Did you know there’s a gigantic body of floating plastic particles in the Pacific Ocean?
According to The Ocean Cleanup, a nonprofit organization dedicated to cleaning up the world’s oceans, the Great Pacific Garbage Patch (GPGP) is the largest of the five offshore plastic accumulation zones in the world. The patch is located halfway between Hawaii and California.
The patch covers an estimated surface area of just over 617,762 square miles. While it is difficult to measure the exact size of the garbage patch because the boundaries are constantly shifting, that surface area is roughly twice the size of Texas or three times the size of France, The Ocean Cleanup reported.
According to Google Trends, the top question people searching had about the garbage patch was its visibility from space. Across Twitter, some have even claimed the accumulation problem is so huge, it’s viewable from the International Space Station.
Can you see the Great Pacific Garbage Patch from space?
- National Oceanic and Atmospheric Administration (NOAA)
- Dr. Sarah-Jeanne Royer, a bio-geochemist and oceanographer with the Scripps Institution of Oceanography
- Nick Mallos, senior director of the Trash Free Seas program at Ocean Conservancy
- Nancy Wallace, marine debris program director at National Oceanic and Atmospheric Administration
- The Ocean Cleanup, a nonprofit dedicated to ocean conservation
- Oceana, an ocean conservation organization
No, you can’t see the Great Pacific Garbage Patch from space.
WHAT WE FOUND
The Great Pacific Garbage Patch developed because of the North Pacific Gyre, which is a system of circulating currents. The currents pick up large amounts of microplastic debris, or extremely small pieces of plastic, and some larger pieces of floating trash. The flotsam then circulates together within a vortex, slowly growing as more and more debris is gathered.
The microplastics come from larger items that break down, Nick Mallos, senior director of the Trash Free Seas program at Ocean Conservancy, told VERIFY.
To better understand the Great Pacific Garbage Patch, it’s simpler to think of it like a soup, Sarah Jeanne-Royer, with the Scripps Institute of Oceanography, told VERIFY.
“I guess we can see it as a soup of microplastics … It's where you have floating debris of plastic basically moving at the surface and slightly under the surface of the water. So there's a lot of movement, and you get the microplastics going up and down in a couple of meters of water at the surface,” Jeanne-Royer said.
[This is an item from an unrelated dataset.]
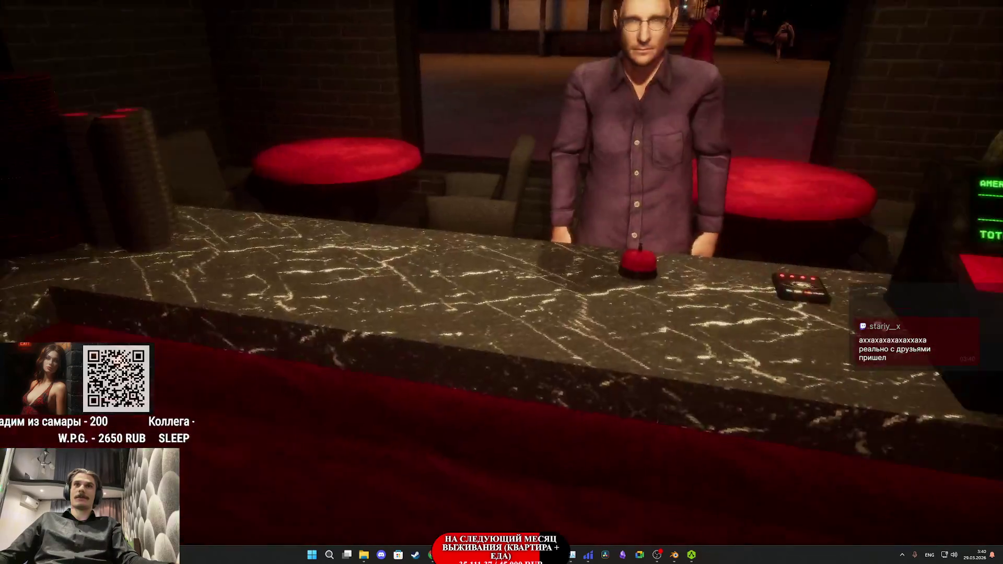
pyautogui.press('e')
Even though the GPGP is very large, it can’t be seen from space because it isn't one giant mass of trash, nor is it a floating island, according to Oceana. Oceana is an ocean conservation group that in 2019 posted a blog dispelling three myths about the patch.
“Because microplastics are smaller than a pencil eraser, they are not immediately noticeable to the naked eye,” says the National Oceanic and Atmospheric Administration (NOAA) website. “It’s more like pepper flakes swirling in a soup than something you can skim off the surface.”
Mallos told VERIFY the patch can’t be seen from space for that very reason - because most of the vortex is made up of microscopic particles.
“Some places you do see large ropes and fishing nets floating up the surface. You'll see large pieces of plastic that may have fallen overboard – laundry baskets, car bumpers, anything you can imagine you might find out there. But in general, what you actually find is a lot of very small pieces of plastics that have broken up into small pieces, like from the larger box they were as they circulate in the ocean over days, months, years,” Mallos said.
Nancy Wallace, with NOAA, told VERIFY the garbage patch isn’t something you could even see from a satellite because the trash particles are so small.
But just because you can’t see the garbage patch from space doesn’t mean it’s not a problem for the environment.
The misconception that the garbage patch is a floating island has also made conservation more difficult, Mallos said. He said it’s just not true that someone can just take a net and scoop up physical garbage.
“The small stuff is even more concerning, because it is incredibly hard, if not impossible to clean up. And we know the small stuff can be eaten by pretty much every animal and organism in the ocean. Whereas the larger stuff, it's a much smaller selection of marine wildlife that can eat it. So just because it's smaller does not mean it's a smaller problem. And in fact, it may just be the opposite. The smaller plastics become the much greater wider risks they pose to the entire marine ecosystem,” Mallos said.